DOCUMENT EXCERPT –
===

Tetracontagon Number

Last Updated : 22 Jun, 2021

Given a number N, the task is to find N^th Tetracontagon number.

A Tetracontagon number is class of figurate number. It has 40 – sided polygon called tetracontagon. The N-th tetracontagon number count’s the 40 number of dots and all others dots are surrounding with a common sharing corner and make a pattern. The first few tetracontagonol numbers are 1, 40, 117, 232 …

Examples:

Input: N = 2
Output: 40
Explanation:
The second tetracontagonol number is 40.
Input: N = 3
Output: 117

Approach: The N-th tetracontagon number is given by the formula:

Nth term of s sided polygon = $\frac{((s-2)n^2 - (s-4)n)}{2}$
Therefore Nth term of 40 sided polygon is

$Tn =\frac{((40-2)n^2 - (40-4)n)}{2} =\frac{(38n^2 - 36)}{2}$

Below is the implementation of the above approach:

C++

// C++ program for above approach
#include <bits/stdc++.h>
using namespace std;
 
// Finding the nth tetracontagon Number
int tetracontagonNum(int n)
{
    return (38 * n * n - 36 * n) / 2;
}
 
// Driver Code
int main()

===

WHAT YOU NEED TO DO –
1/ For each statement, say yes or no according to the tetracontagon number page, and quote the exact words that decide it. (a) The first few tetracontagonol numbers begin 1, 40, 117, 232. (b) A tetracontagon has 38 sides. (c) The second tetracontagonol number is 40.
2/ Reproduce the tetracontagon number page between "A Tetracontagon number" and "number is 40.", inclusive, without changing anything.
Answer from the tetracontagon number page alone.

[Joint position lists]
===

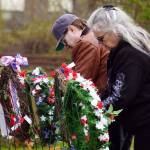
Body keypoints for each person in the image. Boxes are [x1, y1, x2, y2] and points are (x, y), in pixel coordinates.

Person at [87, 5, 150, 150]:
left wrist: (93, 110)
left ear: (115, 30)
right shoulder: (121, 50)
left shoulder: (131, 54)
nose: (101, 45)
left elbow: (120, 96)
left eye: (101, 39)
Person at [51, 14, 109, 93]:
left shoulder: (86, 43)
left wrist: (61, 81)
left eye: (64, 41)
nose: (67, 46)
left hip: (103, 99)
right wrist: (66, 70)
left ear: (71, 29)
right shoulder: (92, 35)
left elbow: (79, 84)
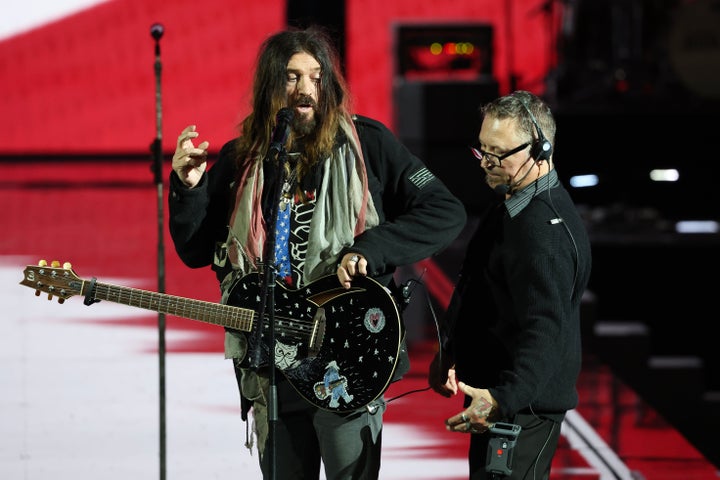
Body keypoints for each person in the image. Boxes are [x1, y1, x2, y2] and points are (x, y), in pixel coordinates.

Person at [168, 26, 466, 480]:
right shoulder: (244, 158)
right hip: (275, 365)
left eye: (316, 76)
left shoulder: (369, 145)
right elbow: (194, 250)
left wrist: (372, 247)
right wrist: (189, 190)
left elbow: (445, 211)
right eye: (291, 78)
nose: (305, 90)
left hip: (349, 357)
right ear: (271, 87)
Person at [428, 90, 592, 480]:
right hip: (505, 402)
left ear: (540, 149)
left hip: (521, 410)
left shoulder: (543, 230)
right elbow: (477, 285)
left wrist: (503, 399)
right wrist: (451, 348)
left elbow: (546, 329)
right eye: (482, 150)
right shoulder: (514, 205)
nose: (486, 163)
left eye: (498, 153)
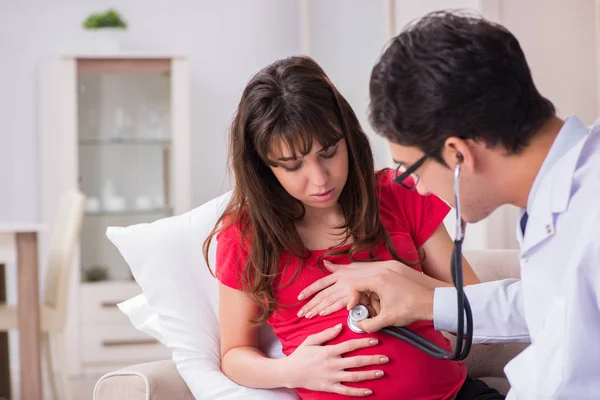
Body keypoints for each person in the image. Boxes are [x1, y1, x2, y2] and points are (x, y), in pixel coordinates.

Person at [300, 10, 600, 400]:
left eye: (412, 170)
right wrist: (426, 302)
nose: (420, 190)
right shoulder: (562, 193)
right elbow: (553, 304)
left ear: (458, 155)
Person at [203, 55, 502, 399]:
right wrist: (290, 371)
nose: (319, 179)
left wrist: (392, 276)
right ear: (264, 168)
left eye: (329, 152)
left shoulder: (401, 193)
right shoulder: (245, 235)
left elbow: (479, 307)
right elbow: (234, 355)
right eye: (292, 165)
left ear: (348, 137)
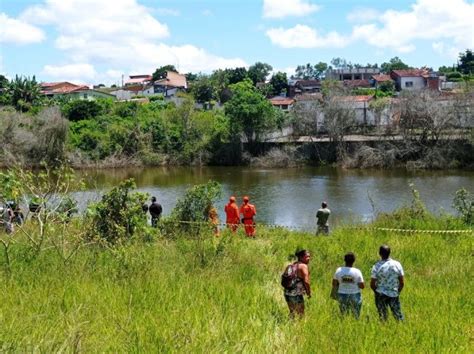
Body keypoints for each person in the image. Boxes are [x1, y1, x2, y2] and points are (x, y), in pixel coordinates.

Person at [370, 245, 405, 321]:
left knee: (383, 317)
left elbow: (372, 284)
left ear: (379, 253)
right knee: (398, 316)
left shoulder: (376, 266)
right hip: (394, 293)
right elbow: (402, 282)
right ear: (390, 252)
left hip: (380, 294)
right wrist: (397, 291)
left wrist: (377, 292)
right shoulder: (397, 264)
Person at [332, 252, 365, 319]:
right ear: (354, 260)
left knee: (343, 315)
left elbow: (334, 283)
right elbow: (362, 286)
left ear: (344, 260)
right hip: (355, 295)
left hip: (342, 295)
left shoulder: (338, 270)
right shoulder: (357, 271)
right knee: (356, 316)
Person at [284, 249, 312, 318]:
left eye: (309, 256)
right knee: (301, 314)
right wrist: (308, 292)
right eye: (307, 256)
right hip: (297, 294)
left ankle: (290, 326)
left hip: (287, 292)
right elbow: (306, 281)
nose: (309, 258)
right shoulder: (303, 266)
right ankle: (300, 327)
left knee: (292, 312)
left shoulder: (291, 265)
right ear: (301, 257)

===

ANSWERS FOR EACH ITEM –
1/
(a) Yes: "The first few tetracontagonol numbers are 1, 40, 117, 232 …"
(b) No: "It has 40 – sided polygon called tetracontagon."
(c) Yes: "The second tetracontagonol number is 40."

2/
A Tetracontagon number is class of figurate number. It has 40 – sided polygon called tetracontagon. The N-th tetracontagon number count’s the 40 number of dots and all others dots are surrounding with a common sharing corner and make a pattern. The first few tetracontagonol numbers are 1, 40, 117, 232 …

Examples:

Input: N = 2
Output: 40
Explanation:
The second tetracontagonol number is 40.